Why Are Oil Prices So High?

The title is imprecise. We know that the answer (in 25 words or less) is [bigvoice enhancement=echo]”The Law of Supply and Demand.” [/bigvoice] The real question is “Why are we so beholden to the Saudis and unable to reduce our dependence on oil?”

In an uncharacteristically lengthy (but characteristically lucid) post, the Instapundit enlightens us. Glenn Reynolds references a story that sheds light on the topic – the Energy Independence and Security Act of 2007 was modified at the last minute to ensure that cheaper alternatives to Saudi oil would not reach our gas tanks.

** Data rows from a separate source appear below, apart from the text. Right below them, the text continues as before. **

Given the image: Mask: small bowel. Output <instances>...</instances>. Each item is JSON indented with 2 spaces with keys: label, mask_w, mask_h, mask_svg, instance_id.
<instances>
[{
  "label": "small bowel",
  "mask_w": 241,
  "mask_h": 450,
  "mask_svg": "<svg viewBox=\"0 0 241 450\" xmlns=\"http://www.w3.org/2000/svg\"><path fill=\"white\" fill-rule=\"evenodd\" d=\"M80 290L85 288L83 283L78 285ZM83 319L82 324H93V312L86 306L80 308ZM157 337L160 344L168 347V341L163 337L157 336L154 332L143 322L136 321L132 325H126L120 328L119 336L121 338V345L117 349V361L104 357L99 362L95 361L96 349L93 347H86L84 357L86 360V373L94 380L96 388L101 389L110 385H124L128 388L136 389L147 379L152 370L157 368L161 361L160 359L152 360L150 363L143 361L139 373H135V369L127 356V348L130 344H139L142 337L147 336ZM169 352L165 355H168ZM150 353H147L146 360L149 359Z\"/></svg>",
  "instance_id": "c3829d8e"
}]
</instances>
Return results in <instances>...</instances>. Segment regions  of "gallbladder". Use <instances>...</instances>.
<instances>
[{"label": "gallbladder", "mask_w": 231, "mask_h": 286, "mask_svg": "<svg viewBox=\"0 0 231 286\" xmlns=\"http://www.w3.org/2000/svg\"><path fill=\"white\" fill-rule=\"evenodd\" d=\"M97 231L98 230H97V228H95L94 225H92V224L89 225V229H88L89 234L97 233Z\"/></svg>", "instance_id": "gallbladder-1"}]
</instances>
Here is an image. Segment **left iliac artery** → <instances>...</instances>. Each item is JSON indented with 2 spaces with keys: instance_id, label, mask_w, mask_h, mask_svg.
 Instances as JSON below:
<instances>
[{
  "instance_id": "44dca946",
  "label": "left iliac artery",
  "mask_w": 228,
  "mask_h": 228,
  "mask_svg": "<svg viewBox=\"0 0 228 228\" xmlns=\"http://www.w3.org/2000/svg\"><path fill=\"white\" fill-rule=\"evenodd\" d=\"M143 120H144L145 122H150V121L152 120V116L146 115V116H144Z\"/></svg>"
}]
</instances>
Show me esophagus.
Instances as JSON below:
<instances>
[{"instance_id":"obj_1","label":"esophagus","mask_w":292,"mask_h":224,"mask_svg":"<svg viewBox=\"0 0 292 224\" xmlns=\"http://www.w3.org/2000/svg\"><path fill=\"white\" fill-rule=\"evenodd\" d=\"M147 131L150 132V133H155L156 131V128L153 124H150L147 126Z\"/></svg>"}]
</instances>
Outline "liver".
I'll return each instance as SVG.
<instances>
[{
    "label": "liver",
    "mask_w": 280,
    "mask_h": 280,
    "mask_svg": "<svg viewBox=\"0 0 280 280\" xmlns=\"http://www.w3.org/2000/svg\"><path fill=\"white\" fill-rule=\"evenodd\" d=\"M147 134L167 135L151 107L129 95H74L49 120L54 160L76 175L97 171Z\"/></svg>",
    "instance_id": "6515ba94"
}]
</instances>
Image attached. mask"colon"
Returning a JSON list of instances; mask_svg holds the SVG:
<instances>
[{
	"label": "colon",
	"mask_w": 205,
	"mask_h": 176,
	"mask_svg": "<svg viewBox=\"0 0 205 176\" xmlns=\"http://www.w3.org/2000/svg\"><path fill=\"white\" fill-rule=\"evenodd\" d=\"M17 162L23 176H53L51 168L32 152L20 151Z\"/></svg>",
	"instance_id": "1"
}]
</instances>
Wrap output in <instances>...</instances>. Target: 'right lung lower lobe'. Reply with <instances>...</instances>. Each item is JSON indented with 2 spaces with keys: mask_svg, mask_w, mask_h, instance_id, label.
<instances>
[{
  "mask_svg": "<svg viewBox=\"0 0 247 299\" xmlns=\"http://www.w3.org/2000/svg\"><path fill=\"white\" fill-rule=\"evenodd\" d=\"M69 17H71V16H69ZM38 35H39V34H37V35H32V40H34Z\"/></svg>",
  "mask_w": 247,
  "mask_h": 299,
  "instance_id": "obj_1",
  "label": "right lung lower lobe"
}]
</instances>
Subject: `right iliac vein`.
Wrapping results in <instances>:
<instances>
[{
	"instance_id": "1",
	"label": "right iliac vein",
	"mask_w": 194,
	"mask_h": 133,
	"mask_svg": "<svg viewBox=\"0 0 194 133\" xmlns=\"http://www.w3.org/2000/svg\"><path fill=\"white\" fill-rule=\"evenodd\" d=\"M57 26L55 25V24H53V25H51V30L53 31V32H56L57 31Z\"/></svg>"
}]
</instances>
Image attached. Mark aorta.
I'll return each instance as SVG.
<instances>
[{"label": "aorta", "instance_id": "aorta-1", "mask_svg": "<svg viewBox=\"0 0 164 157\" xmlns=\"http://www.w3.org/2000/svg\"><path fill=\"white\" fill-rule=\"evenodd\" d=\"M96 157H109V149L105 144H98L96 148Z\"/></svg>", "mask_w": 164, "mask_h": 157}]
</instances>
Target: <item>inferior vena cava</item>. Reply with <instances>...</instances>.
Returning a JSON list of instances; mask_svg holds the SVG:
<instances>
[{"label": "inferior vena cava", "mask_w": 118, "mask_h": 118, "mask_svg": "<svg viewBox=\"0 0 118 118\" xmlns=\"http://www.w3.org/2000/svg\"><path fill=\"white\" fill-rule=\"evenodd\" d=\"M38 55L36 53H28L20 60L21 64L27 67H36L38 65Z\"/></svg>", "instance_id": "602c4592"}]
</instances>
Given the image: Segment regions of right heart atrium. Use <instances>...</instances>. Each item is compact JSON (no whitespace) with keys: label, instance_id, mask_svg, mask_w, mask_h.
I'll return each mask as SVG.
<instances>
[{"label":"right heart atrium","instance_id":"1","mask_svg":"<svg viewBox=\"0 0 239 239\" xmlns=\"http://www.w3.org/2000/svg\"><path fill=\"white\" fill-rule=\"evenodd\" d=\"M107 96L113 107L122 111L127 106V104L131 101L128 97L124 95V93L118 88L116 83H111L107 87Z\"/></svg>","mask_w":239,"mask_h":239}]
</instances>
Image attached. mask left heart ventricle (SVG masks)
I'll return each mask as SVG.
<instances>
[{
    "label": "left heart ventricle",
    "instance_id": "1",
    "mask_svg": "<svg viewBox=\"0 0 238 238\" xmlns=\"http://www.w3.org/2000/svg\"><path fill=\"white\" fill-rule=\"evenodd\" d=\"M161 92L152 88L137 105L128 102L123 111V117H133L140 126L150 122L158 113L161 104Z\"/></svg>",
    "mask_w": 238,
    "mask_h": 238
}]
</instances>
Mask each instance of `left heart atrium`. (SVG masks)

Quoting the Arab News: “In an interesting tussle, a virtually unnoticed clause was added almost at the least moment to a US energy bill that bars the government, in particular the Department of Defense, from using Alberta crude because it is deemed unconventional and too dirty.” We prohibited ourselves from using Canadian oil in what looks to be a secret deal? Now who would do such a thing? “California Democrat Representative Henry Waxman, chairman of the House Committee on Oversight and Government Reform and Republican Tom Davis added the clause.”

Gee. I was going to blame George Bush, myself. Not. He goes on:

But I’m sure it’s just a sincere concern for the environment. I had missed this story, and I suspect most people did. Via Jerry Pournelle, who observes:

The easy way to make ethanol is to import sugar from Brazil and use that. Of course we don’t and won’t do that.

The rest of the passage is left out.